A Moi University lecturer Okumu Bigambo said too many examinations in schools were destroying the reasoning and attitude of students.
However, Kenya National Parents and Teachers Association Chairman Nathan Barasa opposed the ban.
“Mock exams help students prepare effectively,” said Mr Barasa.
Supporters of the ban said the mock exams were being used to gauge the candidates’ performance in the national tests at the end of the year.
But the Kenya National Examinations Council said it does not use the mock examinations for grading at the end of the year.
The council’s chief executive officer, Dr Joseph Kivilu, said mock exams were organised by schools to evaluate students’ preparedness for the national tests.
He added that the internal tests have nothing to do with the final examinations administered by the council.
TOO MANY EXAMS
Prof Bigambo said too many examinations in schools were destroying the reasoning and attitude of students.
“The students have class assignments, weekend tuition and mock examinations.
“They have no time to do other things as they only think of examinations,” he said.
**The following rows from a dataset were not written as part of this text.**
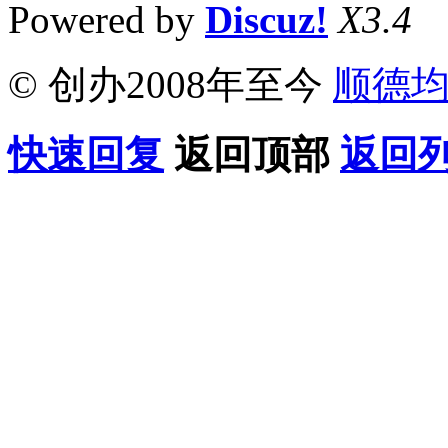
Powered by
Discuz!
X3.4
© 创办2008年至今
顺德
快速回复
返回顶部
返回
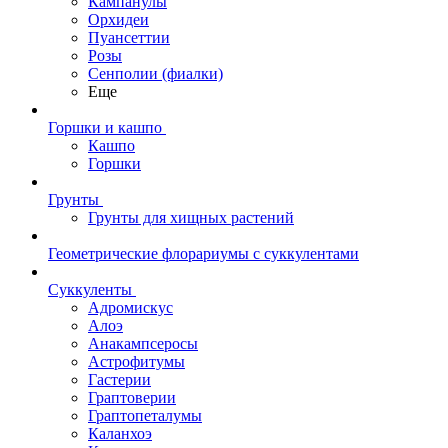
Кампанулы
Орхидеи
Пуансеттии
Розы
Сенполии (фиалки)
Еще
Горшки и кашпо
Кашпо
Горшки
Грунты
Грунты для хищных растений
Геометрические флорариумы с суккулентами
Суккуленты
Адромискус
Алоэ
Анакампсеросы
Астрофитумы
Гастерии
Граптоверии
Граптопеталумы
Каланхоэ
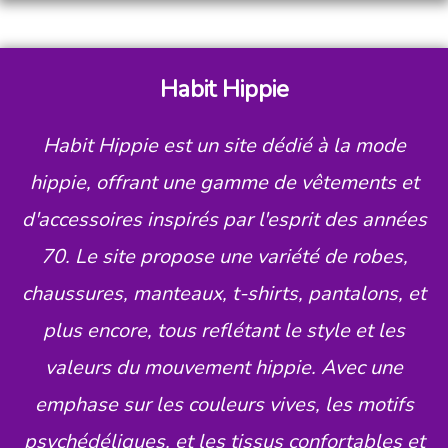
Habit Hippie
Habit Hippie est un site dédié à la mode
hippie, offrant une gamme de vêtements et
d'accessoires inspirés par l'esprit des années
70. Le site propose une variété de robes,
chaussures, manteaux, t-shirts, pantalons, et
plus encore, tous reflétant le style et les
valeurs du mouvement hippie. Avec une
emphase sur les couleurs vives, les motifs
psychédéliques, et les tissus confortables et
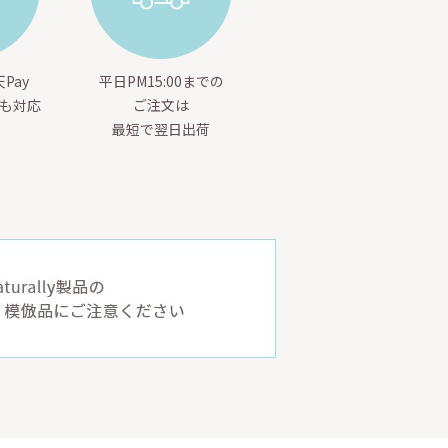
Pay
平日PM15:00までの
yも対応
ご注文は
最短で翌日出荷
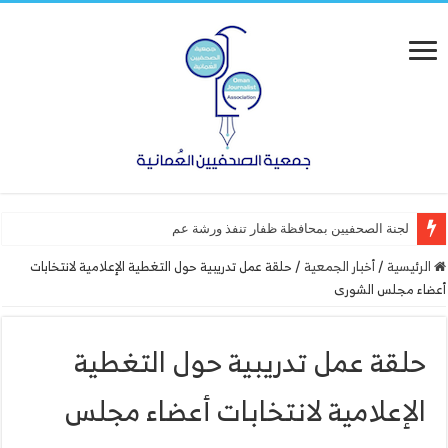
لجنة الصحفيين بمحافظة ظفار تنفذ ورشة عمل “أساسيات التص
الرئيسية
/
أخبار الجمعية
/
حلقة عمل تدريبية حول التغطية الإعلامية لانتخابات
أعضاء مجلس الشورى
حلقة عمل تدريبية حول التغطية
الإعلامية لانتخابات أعضاء مجلس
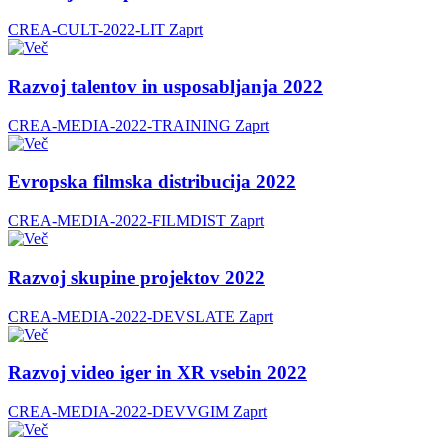
CREA-CULT-2022-LIT
Zaprt
Razvoj talentov in usposabljanja 2022
CREA-MEDIA-2022-TRAINING
Zaprt
Evropska filmska distribucija 2022
CREA-MEDIA-2022-FILMDIST
Zaprt
Razvoj skupine projektov 2022
CREA-MEDIA-2022-DEVSLATE
Zaprt
Razvoj video iger in XR vsebin 2022
CREA-MEDIA-2022-DEVVGIM
Zaprt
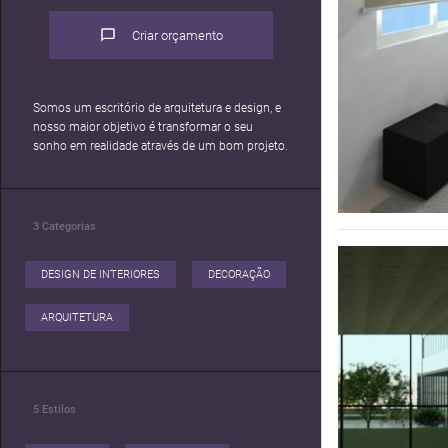
Criar orçamento
Somos um escritório de arquitetura e design, e
nosso maior objetivo é transformar o seu
sonho em realidade através de um bom projeto.
3
Categorias
DESIGN DE INTERIORES
DECORAÇÃO
ARQUITETURA
5
Estilos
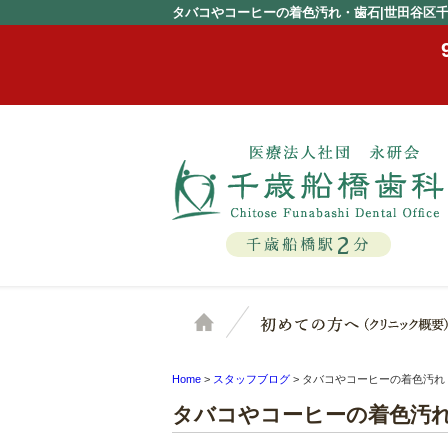
タバコやコーヒーの着色汚れ・歯石|世田谷区
2
千歳船橋駅
分
ホーム
Home
>
スタッフブログ
>
タバコやコーヒーの着色汚れ
タバコやコーヒーの着色汚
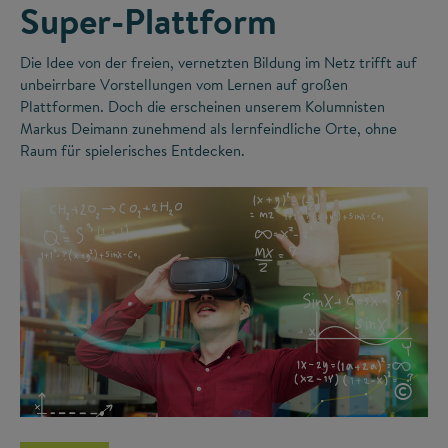
Super-Plattform
Die Idee von der freien, vernetzten Bildung im Netz trifft auf
unbeirrbare Vorstellungen vom Lernen auf großen
Plattformen. Doch die erscheinen unserem Kolumnisten
Markus Deimann zunehmend als lernfeindliche Orte, ohne
Raum für spielerisches Entdecken.
©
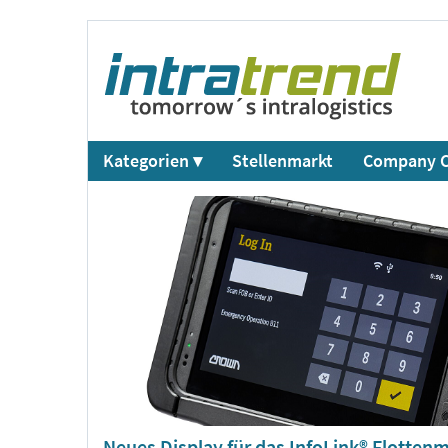
Kategorien ▾
Stellenmarkt
Company C
Neues Display für das InfoLink® Flott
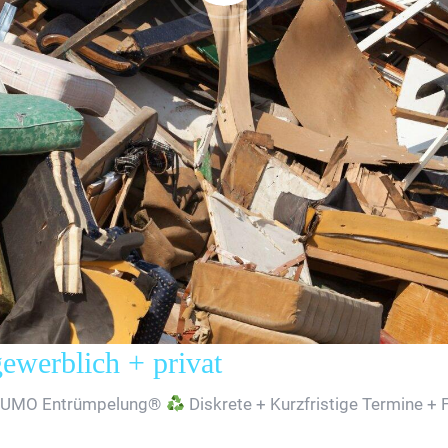
erblich + privat
SUMO Entrümpelung®
Diskrete + Kurzfristige Termine + 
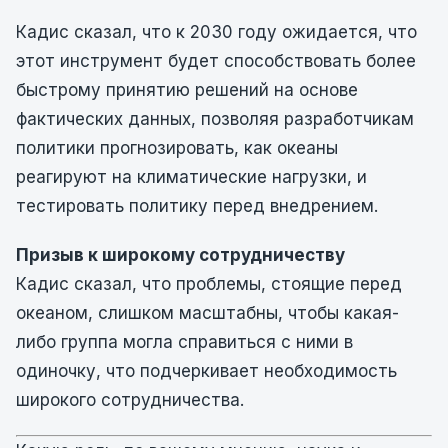
Кадис сказал, что к 2030 году ожидается, что
этот инструмент будет способствовать более
быстрому принятию решений на основе
фактических данных, позволяя разработчикам
политики прогнозировать, как океаны
реагируют на климатические нагрузки, и
тестировать политику перед внедрением.
Призыв к широкому сотрудничеству
Кадис сказал, что проблемы, стоящие перед
океаном, слишком масштабны, чтобы какая-
либо группа могла справиться с ними в
одиночку, что подчеркивает необходимость
широкого сотрудничества.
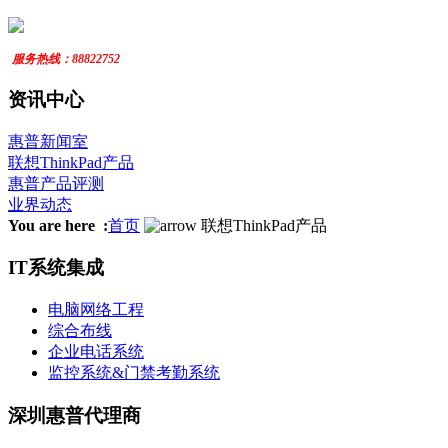
服务
热线：
88822752
资讯中心
惠普新闻室
联想ThinkPad产品
惠普产品评测
业界动态
You are here :
首页
联想ThinkPad产品
IT系统集成
电脑网络工程
综合布线
企业电话系统
监控系统&门禁考勤系统
深圳惠普代理商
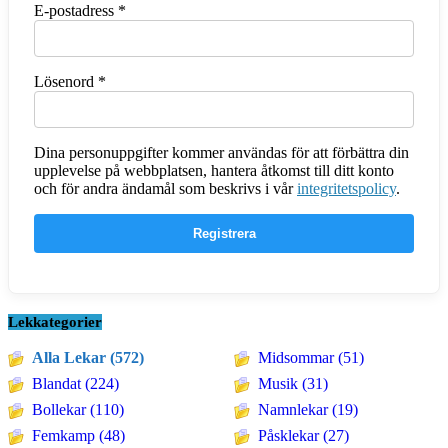
Obligatoriskt
E-postadress
*
Obligatoriskt
Lösenord
*
Dina personuppgifter kommer användas för att förbättra din
upplevelse på webbplatsen, hantera åtkomst till ditt konto
och för andra ändamål som beskrivs i vår
integritetspolicy
.
Registrera
Lekkategorier
Alla Lekar (572)
Midsommar (51)
Blandat (224)
Musik (31)
Bollekar (110)
Namnlekar (19)
Femkamp (48)
Påsklekar (27)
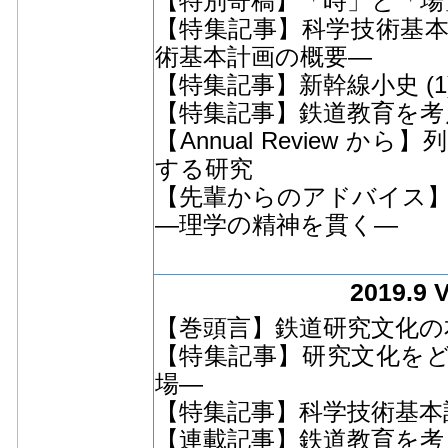
【特別寄稿】「時」と「場
【特集記事】科学技術基本
術基本計画の概要―
【特集記事】新幹線小史 (1
【特集記事】鉄道教育を考え
【Annual Review
する研究
【先輩からのアドバイス】
―理学の精神を貫く―
2019.9 
【巻頭言】鉄道研究文化の
【特集記事】研究文化をと
場―
【特集記事】科学技術基本
【連載記事】鉄道教育を考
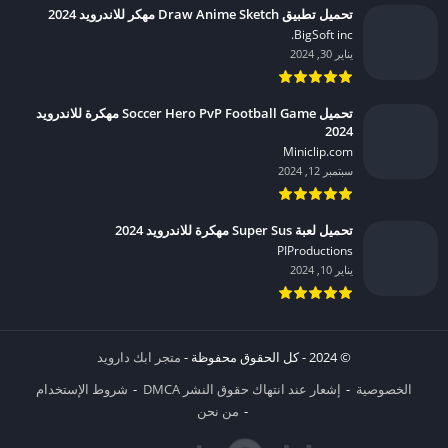
تحميل تطبيق Draw Anime Sketch مهكر للاندرويد 2024
BigSoft inc.‏
يناير 30, 2024
تحميل Soccer Hero PvP Football Game مهكرة للاندرويد
2024
Miniclip.com‏
سبتمبر 12, 2024
تحميل لعبة Super Sus مهكرة للاندرويد 2024
PIProductions‏
يناير 10, 2024
© 2024 - كل الحقوق محفوظة -
متجر ابك دارويد
الخصوصية
إشعار عند انتهاك حقوق النشر DMCA
شروط الإستخدام
من نحن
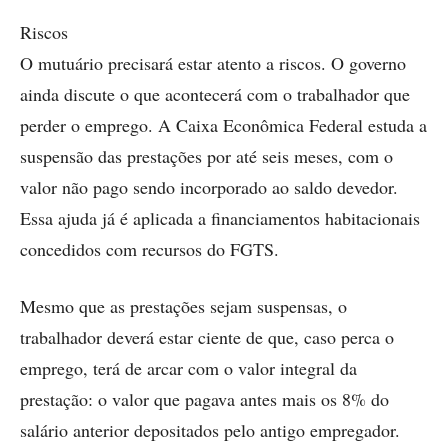
Riscos
O mutuário precisará estar atento a riscos. O governo
ainda discute o que acontecerá com o trabalhador que
perder o emprego. A Caixa Econômica Federal estuda a
suspensão das prestações por até seis meses, com o
valor não pago sendo incorporado ao saldo devedor.
Essa ajuda já é aplicada a financiamentos habitacionais
concedidos com recursos do FGTS.
Mesmo que as prestações sejam suspensas, o
trabalhador deverá estar ciente de que, caso perca o
emprego, terá de arcar com o valor integral da
prestação: o valor que pagava antes mais os 8% do
salário anterior depositados pelo antigo empregador.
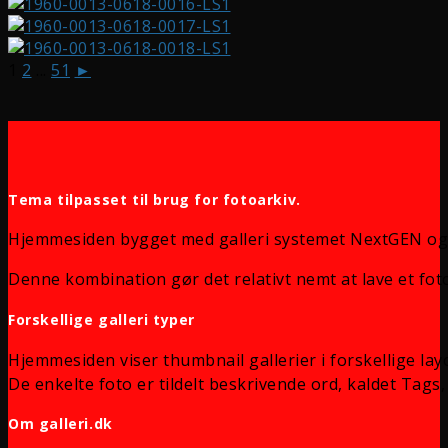
1
2
...
51
►
Tema tilpasset til brug for fotoarkiv.
Hjemmesiden bygget med galleri systemet NextGEN og
Denne kombination gør det relativt nemt at lave et foto
Forskellige galleri typer
Hjemmesiden viser thumbnail gallerier i forskellige lay
De enkelte foto er tildelt beskrivende ord, kaldet Tags, 
Om galleri.dk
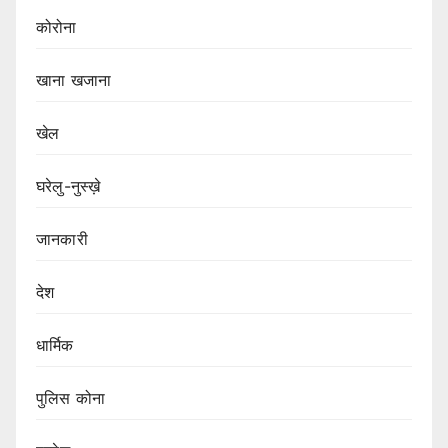
कोरोना
खाना खजाना
खेल
घरेलु-नुस्ख़े
जानकारी
देश
धार्मिक
पुलिस कोना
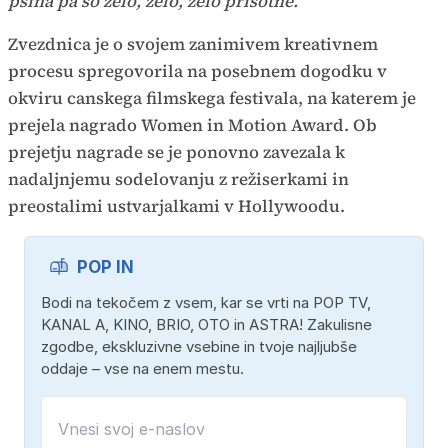
psiha pa so zelo, zelo, zelo prisotne."
Zvezdnica je o svojem zanimivem kreativnem
procesu spregovorila na posebnem dogodku v
okviru canskega filmskega festivala, na katerem je
prejela nagrado Women in Motion Award. Ob
prejetju nagrade se je ponovno zavezala k
nadaljnjemu sodelovanju z režiserkami in
preostalimi ustvarjalkami v Hollywoodu.
POP IN
Bodi na tekočem z vsem, kar se vrti na POP TV,
KANAL A, KINO, BRIO, OTO in ASTRA! Zakulisne
zgodbe, ekskluzivne vsebine in tvoje najljubše
oddaje – vse na enem mestu.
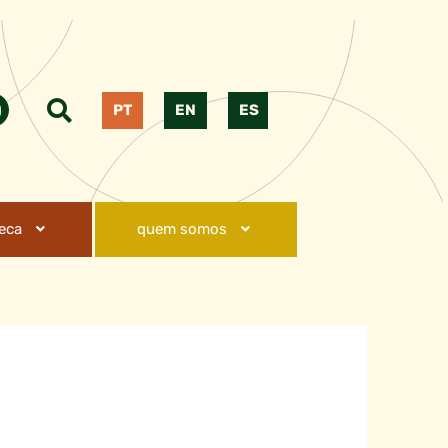
PT
EN
ES
teca
quem somos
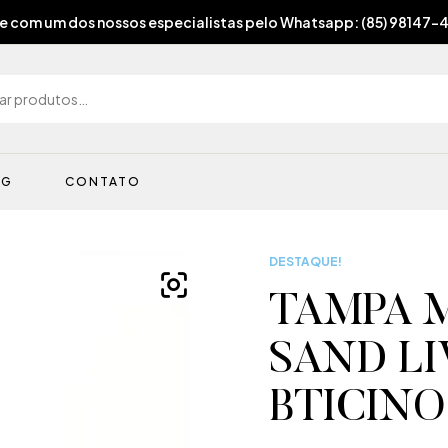
e com um dos nossos especialistas pelo Whatsapp: (85) 98147-
OG
CONTATO
DESTAQUE!
TAMPA 
SAND L
BTICINO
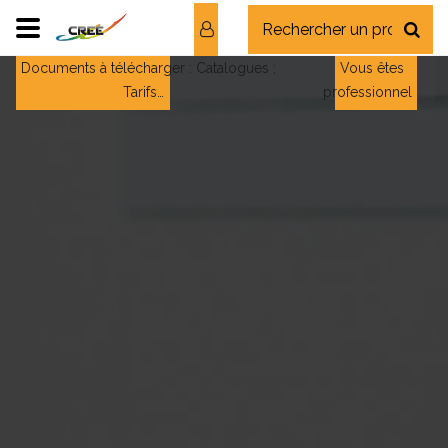
Documents à télécharger : Catalogues ;
Vous êtes
Tarifs…
professionnel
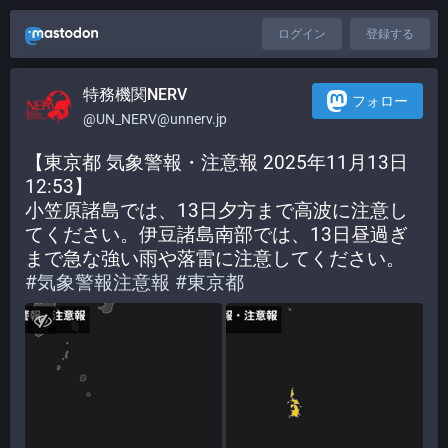
ログイン
登録する
特務機関NERV
フォロー
@UN_NERV@unnerv.jp
【東京都 気象警報・注意報 2025年11月13日 
12:53】
小笠原諸島では、13日夕方まで高波に注意し
てください。伊豆諸島南部では、13日昼過ぎ
まで急な強い雨や落雷に注意してください。
#
気象警報注意報
#
東京都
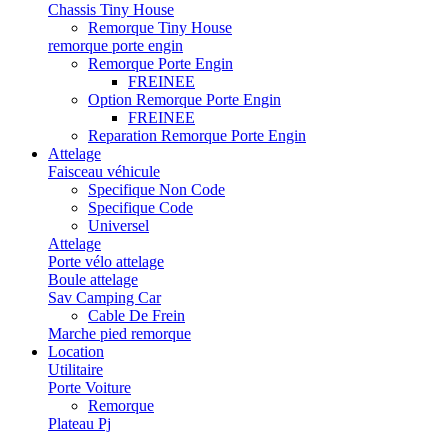
Chassis Tiny House
Remorque Tiny House
remorque porte engin
Remorque Porte Engin
FREINEE
Option Remorque Porte Engin
FREINEE
Reparation Remorque Porte Engin
Attelage
Faisceau véhicule
Specifique Non Code
Specifique Code
Universel
Attelage
Porte vélo attelage
Boule attelage
Sav Camping Car
Cable De Frein
Marche pied remorque
Location
Utilitaire
Porte Voiture
Remorque
Plateau Pj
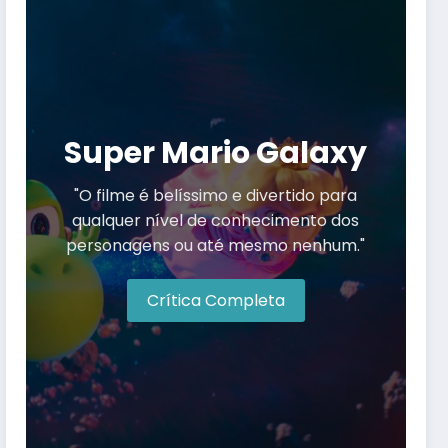
Super Mario Galaxy
"O filme é belíssimo e divertido para
qualquer nível de conhecimento dos
personagens ou até mesmo nenhum."
Crítica Completa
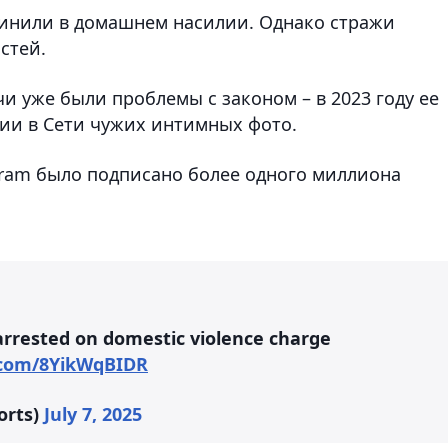
винили в домашнем насилии. Однако стражи
остей.
чи уже были проблемы с законом – в 2023 году ее
ии в Сети чужих интимных фото.
agram было подписано более одного миллиона
 arrested on domestic violence charge
r.com/8YikWqBIDR
orts)
July 7, 2025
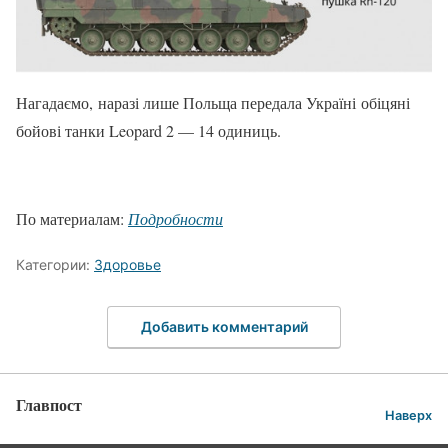
Нагадаємо, наразі лише Польща передала Україні обіцяні
бойові танки Leopard 2 — 14 одиниць.
По материалам:
Подробности
Категории:
Здоровье
Добавить комментарий
Главпост
Наверх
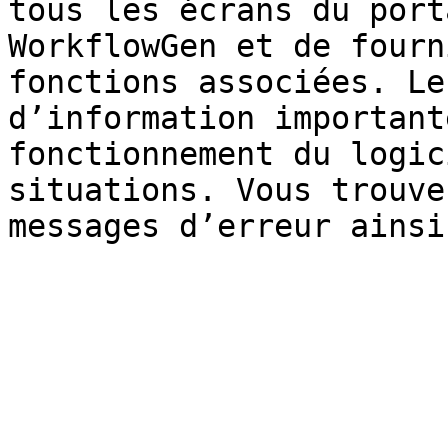
tous les écrans du port
WorkflowGen et de fourn
fonctions associées. Le
d’information important
fonctionnement du logic
situations. Vous trouve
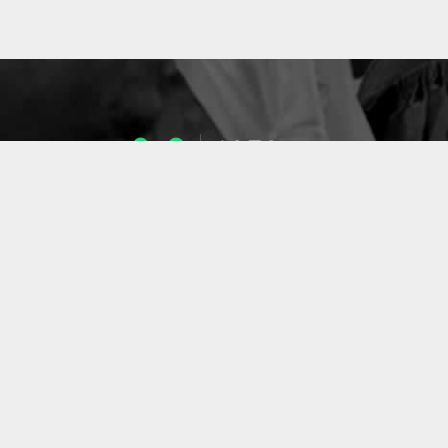
1053
ENSEIGNANTS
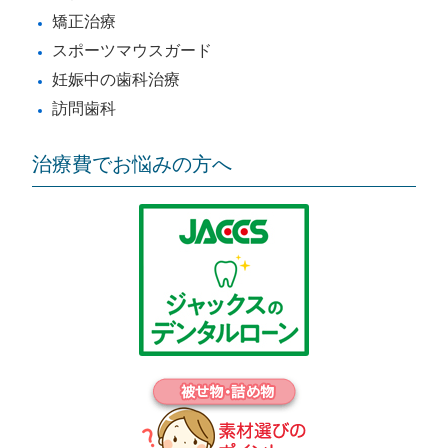
矯正治療
スポーツマウスガード
妊娠中の歯科治療
訪問歯科
治療費でお悩みの方へ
He said life in school should not be about examinations only, adding that students need to be trained holistically.
“Examinations stress students and we have to give them a break. With this pressure, the students end up not seeing anything good in society,” added Prof Bigambo.
Kenya Union of Post-Primary Education Teachers Chairman Omboko Milemba said: “Many students are worried that the mock exams are a gauge for the final exams. That’s why they are under pressure to score high.”
Director of Secondary and Tertiary Education Robert Masese said students in some schools mistakenly believe results of mock exams are used in grading them in the national tests.